WHAT IS REQUIRED
Can you return the listing lines verbatim, starting at the line that contains "col_1: median 5.5, box" and ending after the line that contains "Which category has the smallest"?
══ DATA FOR REVIEW ══
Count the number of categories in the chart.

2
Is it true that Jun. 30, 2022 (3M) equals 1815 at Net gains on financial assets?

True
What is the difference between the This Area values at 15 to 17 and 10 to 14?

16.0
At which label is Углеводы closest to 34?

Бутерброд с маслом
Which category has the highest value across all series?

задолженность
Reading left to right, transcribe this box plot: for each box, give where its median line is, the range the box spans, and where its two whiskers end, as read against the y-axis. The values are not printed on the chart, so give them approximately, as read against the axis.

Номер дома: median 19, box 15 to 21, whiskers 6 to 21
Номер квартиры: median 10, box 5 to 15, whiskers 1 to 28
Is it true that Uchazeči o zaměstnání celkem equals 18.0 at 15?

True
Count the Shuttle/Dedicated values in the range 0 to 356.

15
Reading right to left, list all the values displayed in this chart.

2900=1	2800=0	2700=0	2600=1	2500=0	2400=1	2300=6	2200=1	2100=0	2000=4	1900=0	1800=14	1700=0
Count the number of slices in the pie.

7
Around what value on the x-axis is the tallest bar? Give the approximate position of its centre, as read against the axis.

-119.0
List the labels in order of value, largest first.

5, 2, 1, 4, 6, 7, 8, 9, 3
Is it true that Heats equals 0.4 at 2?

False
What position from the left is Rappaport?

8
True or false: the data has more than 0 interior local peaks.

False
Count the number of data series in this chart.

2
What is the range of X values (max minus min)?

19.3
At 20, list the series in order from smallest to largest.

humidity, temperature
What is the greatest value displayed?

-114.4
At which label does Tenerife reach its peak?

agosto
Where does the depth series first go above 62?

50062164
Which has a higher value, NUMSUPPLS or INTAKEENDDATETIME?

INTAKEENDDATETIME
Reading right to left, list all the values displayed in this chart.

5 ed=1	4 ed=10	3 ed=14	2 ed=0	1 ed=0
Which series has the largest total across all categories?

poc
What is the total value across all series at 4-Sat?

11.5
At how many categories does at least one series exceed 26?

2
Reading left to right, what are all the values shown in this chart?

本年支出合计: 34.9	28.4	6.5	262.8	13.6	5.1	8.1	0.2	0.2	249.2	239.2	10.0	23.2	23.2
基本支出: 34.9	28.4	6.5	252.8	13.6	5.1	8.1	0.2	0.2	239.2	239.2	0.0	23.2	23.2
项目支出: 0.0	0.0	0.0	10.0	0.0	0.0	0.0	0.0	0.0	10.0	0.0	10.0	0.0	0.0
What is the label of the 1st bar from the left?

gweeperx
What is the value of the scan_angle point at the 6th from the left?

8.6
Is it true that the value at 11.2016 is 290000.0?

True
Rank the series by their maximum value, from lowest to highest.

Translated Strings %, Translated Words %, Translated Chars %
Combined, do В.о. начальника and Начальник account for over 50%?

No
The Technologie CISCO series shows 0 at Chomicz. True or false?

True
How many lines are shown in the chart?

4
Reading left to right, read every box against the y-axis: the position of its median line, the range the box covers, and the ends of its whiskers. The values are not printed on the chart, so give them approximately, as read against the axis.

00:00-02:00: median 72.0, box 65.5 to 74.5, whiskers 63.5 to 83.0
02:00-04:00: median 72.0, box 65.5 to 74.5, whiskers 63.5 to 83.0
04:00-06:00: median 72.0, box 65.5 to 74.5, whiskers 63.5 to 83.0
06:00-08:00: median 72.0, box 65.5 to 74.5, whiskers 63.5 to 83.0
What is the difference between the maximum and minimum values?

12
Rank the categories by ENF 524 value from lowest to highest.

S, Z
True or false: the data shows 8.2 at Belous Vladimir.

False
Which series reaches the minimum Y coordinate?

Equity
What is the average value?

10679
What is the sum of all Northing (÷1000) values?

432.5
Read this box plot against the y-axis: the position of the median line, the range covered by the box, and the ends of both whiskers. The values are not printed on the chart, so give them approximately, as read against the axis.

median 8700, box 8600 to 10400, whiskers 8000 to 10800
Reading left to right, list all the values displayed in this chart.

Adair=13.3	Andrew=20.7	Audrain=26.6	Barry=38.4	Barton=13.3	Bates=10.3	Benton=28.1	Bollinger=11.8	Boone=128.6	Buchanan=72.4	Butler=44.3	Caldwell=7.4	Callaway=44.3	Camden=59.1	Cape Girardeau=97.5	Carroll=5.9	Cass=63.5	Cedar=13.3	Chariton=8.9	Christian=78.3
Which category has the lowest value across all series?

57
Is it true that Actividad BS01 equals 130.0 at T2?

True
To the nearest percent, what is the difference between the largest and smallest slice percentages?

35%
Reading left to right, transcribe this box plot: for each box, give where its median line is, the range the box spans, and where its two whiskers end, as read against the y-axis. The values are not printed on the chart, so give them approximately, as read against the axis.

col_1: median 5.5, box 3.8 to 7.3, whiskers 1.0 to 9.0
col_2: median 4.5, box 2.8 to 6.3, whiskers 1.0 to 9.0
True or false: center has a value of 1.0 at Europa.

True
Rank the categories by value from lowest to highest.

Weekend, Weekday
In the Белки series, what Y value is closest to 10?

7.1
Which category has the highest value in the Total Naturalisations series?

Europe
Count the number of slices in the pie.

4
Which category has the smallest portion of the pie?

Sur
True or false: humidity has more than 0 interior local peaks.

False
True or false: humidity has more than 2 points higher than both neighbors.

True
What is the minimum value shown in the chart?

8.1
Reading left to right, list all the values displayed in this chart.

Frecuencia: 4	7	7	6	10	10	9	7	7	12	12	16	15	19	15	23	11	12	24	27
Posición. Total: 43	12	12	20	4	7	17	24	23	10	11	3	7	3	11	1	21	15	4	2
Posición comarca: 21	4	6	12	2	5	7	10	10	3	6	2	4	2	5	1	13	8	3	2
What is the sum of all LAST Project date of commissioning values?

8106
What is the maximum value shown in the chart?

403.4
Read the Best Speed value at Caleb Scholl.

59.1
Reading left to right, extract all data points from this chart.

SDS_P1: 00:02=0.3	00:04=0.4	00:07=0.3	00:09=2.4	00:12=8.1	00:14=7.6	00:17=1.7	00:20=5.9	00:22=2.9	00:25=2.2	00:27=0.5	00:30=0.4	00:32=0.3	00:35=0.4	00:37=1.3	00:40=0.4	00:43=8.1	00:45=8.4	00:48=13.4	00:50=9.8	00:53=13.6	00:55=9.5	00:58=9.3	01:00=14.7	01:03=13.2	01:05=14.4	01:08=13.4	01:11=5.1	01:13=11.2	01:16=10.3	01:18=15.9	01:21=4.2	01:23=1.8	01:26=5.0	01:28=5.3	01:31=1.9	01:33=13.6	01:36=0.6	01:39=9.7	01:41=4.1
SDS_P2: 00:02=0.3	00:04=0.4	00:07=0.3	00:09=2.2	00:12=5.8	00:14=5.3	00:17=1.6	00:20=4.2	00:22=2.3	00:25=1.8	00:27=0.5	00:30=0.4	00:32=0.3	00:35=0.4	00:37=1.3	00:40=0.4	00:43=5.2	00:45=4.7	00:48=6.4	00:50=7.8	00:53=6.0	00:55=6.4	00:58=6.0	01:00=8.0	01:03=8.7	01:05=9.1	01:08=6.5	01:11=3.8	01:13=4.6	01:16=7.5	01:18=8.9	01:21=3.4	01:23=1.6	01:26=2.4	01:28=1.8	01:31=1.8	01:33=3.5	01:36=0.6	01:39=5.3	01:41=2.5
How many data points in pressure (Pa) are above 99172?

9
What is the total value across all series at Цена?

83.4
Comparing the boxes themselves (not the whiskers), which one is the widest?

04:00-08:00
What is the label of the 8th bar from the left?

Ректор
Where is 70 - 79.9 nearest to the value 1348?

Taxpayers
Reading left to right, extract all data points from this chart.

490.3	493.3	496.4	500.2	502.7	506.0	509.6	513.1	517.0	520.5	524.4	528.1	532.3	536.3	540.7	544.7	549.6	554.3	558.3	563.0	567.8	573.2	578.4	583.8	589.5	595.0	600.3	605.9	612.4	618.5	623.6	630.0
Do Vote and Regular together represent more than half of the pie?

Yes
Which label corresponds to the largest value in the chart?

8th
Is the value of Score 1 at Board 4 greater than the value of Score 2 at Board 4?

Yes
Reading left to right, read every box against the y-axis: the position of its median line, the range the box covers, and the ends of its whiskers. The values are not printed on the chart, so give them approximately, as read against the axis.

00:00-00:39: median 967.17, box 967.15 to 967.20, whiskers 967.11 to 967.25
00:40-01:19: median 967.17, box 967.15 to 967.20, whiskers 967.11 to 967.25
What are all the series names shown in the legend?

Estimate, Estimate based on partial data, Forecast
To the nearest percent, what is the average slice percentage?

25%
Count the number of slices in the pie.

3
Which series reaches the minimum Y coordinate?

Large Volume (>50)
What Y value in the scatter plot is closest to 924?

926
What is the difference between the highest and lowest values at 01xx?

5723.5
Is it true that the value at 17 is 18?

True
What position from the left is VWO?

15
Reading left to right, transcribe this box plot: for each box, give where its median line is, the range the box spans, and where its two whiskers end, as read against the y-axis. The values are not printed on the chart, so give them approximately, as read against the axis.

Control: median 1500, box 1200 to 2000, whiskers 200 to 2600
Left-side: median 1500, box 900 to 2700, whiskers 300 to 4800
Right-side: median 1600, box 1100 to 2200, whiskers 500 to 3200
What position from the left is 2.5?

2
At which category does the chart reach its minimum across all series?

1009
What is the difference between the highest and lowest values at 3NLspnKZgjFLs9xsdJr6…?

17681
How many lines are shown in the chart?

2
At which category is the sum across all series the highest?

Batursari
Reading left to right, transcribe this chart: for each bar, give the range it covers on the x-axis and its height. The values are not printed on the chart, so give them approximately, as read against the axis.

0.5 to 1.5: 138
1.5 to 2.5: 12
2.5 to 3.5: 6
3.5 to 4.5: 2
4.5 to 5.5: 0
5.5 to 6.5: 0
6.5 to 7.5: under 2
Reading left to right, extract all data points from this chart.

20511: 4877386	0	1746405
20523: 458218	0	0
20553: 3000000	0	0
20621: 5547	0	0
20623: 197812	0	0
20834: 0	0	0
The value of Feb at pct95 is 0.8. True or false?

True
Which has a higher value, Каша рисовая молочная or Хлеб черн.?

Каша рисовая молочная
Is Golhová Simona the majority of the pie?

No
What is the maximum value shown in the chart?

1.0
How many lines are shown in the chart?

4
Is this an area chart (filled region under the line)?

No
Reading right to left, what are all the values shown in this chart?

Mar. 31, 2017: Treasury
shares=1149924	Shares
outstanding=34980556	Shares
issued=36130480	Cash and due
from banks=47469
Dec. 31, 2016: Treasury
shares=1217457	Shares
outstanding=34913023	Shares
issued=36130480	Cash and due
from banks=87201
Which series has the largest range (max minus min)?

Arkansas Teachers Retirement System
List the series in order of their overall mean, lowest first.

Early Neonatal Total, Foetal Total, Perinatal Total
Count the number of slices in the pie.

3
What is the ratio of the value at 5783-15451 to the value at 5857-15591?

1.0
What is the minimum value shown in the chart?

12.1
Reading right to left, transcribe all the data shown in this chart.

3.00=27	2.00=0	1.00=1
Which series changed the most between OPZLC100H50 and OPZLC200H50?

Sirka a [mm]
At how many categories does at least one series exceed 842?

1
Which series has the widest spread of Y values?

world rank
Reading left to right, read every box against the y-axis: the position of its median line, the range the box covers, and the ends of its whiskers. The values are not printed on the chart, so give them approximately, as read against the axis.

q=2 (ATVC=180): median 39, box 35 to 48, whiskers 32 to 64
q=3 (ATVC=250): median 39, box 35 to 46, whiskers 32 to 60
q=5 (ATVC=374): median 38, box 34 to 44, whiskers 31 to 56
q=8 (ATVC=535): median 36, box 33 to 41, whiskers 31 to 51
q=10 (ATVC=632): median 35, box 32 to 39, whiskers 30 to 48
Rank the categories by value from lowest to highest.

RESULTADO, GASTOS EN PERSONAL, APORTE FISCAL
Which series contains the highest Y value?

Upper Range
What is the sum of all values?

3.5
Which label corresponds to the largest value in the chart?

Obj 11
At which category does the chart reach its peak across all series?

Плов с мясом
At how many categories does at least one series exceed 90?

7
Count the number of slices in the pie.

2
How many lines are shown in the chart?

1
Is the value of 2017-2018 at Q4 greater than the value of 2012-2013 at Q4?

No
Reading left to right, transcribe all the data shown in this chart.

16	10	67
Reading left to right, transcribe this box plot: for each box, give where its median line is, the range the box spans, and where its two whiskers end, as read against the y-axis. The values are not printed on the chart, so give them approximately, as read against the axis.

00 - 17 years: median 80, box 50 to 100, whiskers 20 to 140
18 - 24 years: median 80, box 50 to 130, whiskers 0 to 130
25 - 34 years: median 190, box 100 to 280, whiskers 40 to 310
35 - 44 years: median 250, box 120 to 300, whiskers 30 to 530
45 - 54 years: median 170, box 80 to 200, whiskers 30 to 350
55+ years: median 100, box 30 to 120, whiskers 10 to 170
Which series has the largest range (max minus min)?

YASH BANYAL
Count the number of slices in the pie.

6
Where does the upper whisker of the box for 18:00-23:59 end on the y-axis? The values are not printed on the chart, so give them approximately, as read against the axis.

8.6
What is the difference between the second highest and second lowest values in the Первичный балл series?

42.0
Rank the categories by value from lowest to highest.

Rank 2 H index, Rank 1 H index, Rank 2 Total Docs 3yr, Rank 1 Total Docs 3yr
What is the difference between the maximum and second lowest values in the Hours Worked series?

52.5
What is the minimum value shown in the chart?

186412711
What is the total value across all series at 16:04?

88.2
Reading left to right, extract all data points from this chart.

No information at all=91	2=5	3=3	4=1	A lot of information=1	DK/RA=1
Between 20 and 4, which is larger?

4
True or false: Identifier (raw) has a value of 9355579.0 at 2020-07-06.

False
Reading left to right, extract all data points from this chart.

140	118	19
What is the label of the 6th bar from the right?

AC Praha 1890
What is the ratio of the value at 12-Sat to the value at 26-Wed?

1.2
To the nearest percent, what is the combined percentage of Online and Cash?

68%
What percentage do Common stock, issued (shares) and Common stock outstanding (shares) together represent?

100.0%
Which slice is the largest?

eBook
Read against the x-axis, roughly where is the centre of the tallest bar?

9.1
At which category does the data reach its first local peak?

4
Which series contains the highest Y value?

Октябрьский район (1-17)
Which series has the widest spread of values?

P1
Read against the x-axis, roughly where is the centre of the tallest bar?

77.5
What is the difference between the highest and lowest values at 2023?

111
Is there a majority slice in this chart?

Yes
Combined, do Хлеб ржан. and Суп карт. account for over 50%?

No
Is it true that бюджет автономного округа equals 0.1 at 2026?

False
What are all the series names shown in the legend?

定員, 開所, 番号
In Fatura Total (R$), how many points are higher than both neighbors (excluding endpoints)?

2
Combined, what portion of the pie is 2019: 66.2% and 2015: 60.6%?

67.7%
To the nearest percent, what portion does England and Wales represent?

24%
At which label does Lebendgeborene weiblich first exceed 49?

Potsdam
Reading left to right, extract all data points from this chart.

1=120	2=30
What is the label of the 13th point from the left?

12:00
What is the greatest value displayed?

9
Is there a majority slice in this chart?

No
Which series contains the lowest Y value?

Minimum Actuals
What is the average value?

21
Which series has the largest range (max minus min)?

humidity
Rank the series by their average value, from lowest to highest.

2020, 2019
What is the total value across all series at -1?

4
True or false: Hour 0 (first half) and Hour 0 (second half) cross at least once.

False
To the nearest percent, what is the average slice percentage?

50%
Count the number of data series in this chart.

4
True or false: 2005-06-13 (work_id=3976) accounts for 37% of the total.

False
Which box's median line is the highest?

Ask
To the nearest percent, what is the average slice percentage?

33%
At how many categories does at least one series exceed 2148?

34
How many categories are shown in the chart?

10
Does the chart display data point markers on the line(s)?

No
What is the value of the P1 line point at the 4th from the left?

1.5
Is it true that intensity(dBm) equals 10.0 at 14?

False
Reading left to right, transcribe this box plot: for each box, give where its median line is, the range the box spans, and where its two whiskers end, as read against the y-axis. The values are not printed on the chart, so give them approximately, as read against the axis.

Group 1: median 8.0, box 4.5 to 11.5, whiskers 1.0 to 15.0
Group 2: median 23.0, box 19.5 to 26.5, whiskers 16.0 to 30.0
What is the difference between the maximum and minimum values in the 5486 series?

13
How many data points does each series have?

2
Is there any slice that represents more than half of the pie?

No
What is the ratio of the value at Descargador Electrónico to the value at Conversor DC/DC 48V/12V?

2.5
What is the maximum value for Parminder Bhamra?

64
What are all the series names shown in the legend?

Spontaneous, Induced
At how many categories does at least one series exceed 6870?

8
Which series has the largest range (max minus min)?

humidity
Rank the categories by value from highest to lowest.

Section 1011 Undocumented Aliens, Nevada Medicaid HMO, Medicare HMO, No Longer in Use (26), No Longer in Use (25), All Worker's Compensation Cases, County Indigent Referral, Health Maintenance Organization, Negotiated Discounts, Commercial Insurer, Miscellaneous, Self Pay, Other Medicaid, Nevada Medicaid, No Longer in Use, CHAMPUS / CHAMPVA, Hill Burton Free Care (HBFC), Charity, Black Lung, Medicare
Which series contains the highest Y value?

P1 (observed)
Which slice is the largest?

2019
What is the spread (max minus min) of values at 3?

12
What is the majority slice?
═══
ANSWER SECTION
col_1: median 5.5, box 3.8 to 7.3, whiskers 1.0 to 9.0
col_2: median 4.5, box 2.8 to 6.3, whiskers 1.0 to 9.0
True or false: center has a value of 1.0 at Europa.

True
Rank the categories by value from lowest to highest.

Weekend, Weekday
In the Белки series, what Y value is closest to 10?

7.1
Which category has the highest value in the Total Naturalisations series?

Europe
Count the number of slices in the pie.

4
Which category has the smallest portion of the pie?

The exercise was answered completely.